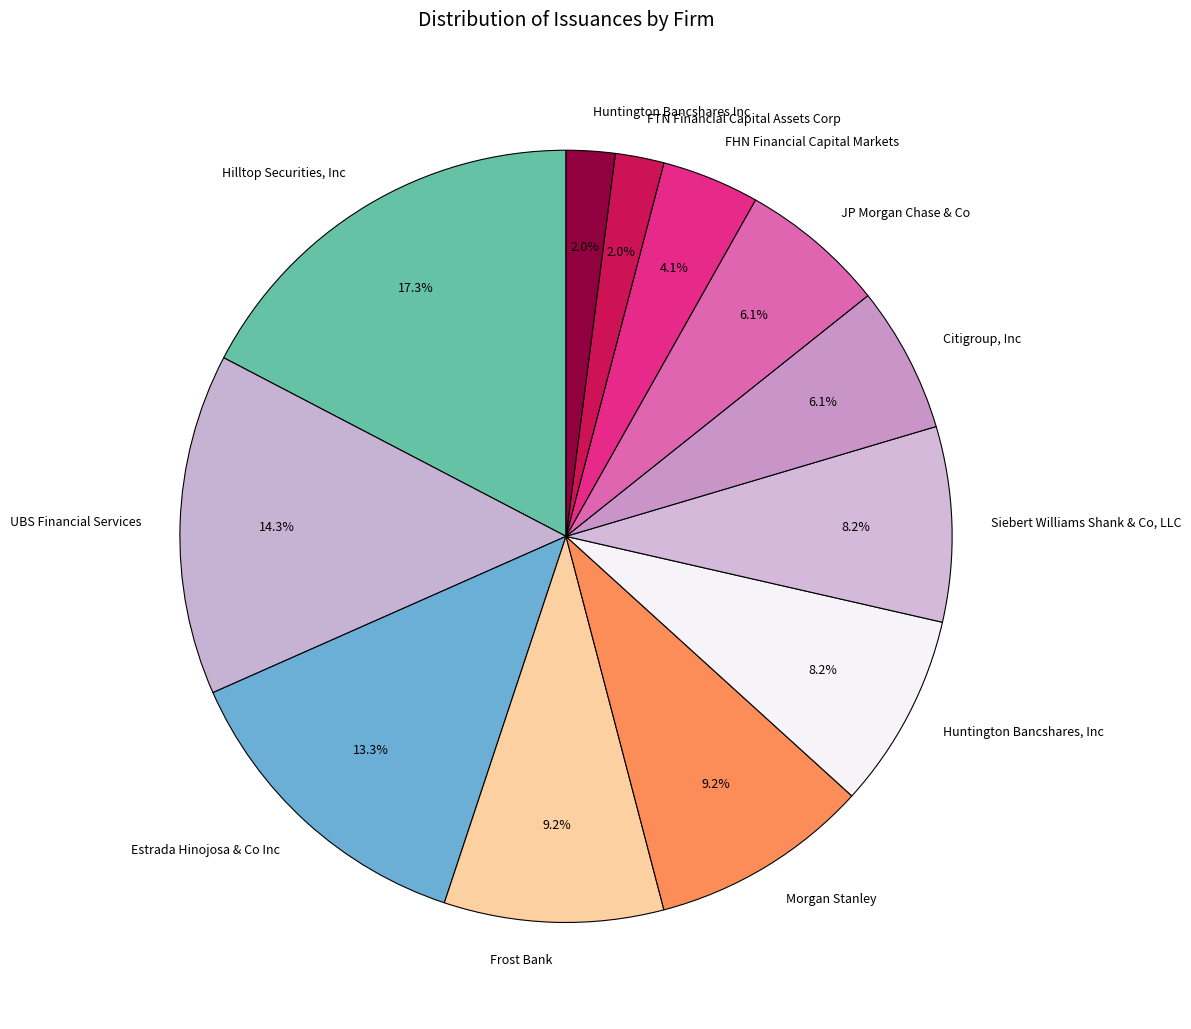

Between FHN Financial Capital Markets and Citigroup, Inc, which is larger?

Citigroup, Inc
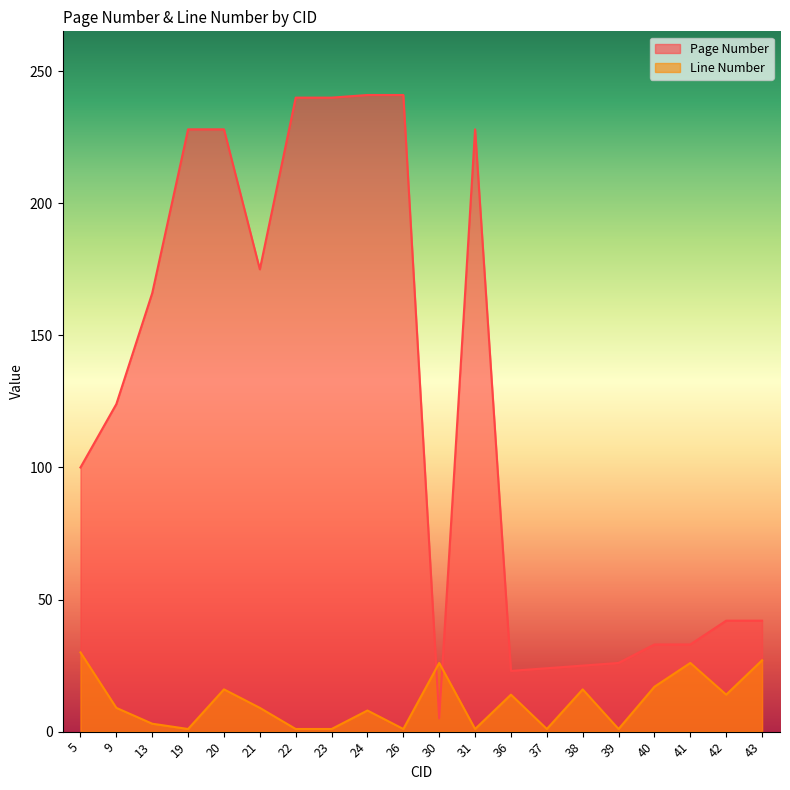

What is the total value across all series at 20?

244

---

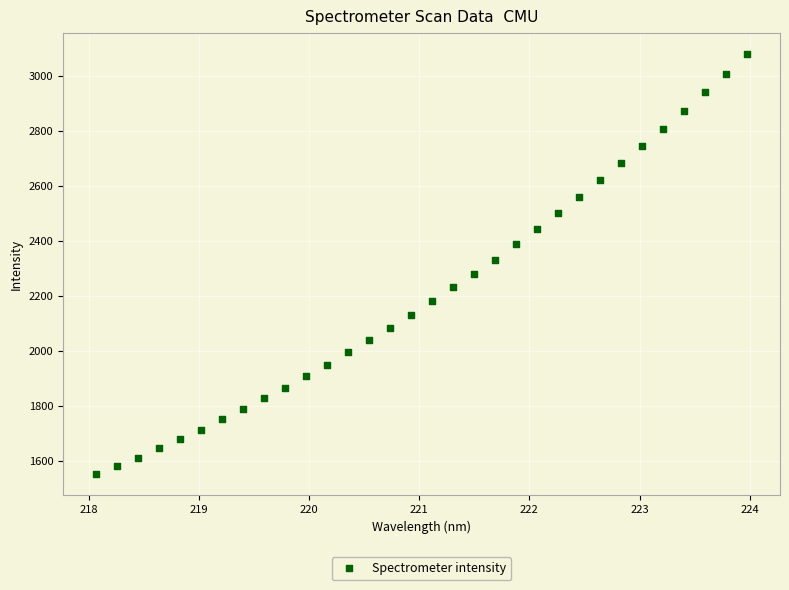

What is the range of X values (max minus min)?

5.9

**PROBLEM:** Copy verbatim the lines from the one with "Between FHN Financial" through the one with "What is the total" in the items above, both included. Omit the pictures.

**THE ANSWER:**
Between FHN Financial Capital Markets and Citigroup, Inc, which is larger?

Citigroup, Inc

What is the total value across all series at 20?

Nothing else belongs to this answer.